### About this exercise
Lines before the one containing "Clase Nº 15" are left out; that line and every line after it, through the end of the records, are to be reproduced exactly.

--- Task data ---

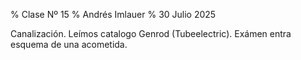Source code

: % Clase Nº 15
% Andrés Imlauer
% 30 Julio 2025

Canalización. Leímos catalogo Genrod (Tubeelectric). Exámen entra esquema de una acometida.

---

### Reply to the exercise
: % Clase Nº 15
% Andrés Imlauer
% 30 Julio 2025

Canalización. Leímos catalogo Genrod (Tubeelectric). Exámen entra esquema de una acometida.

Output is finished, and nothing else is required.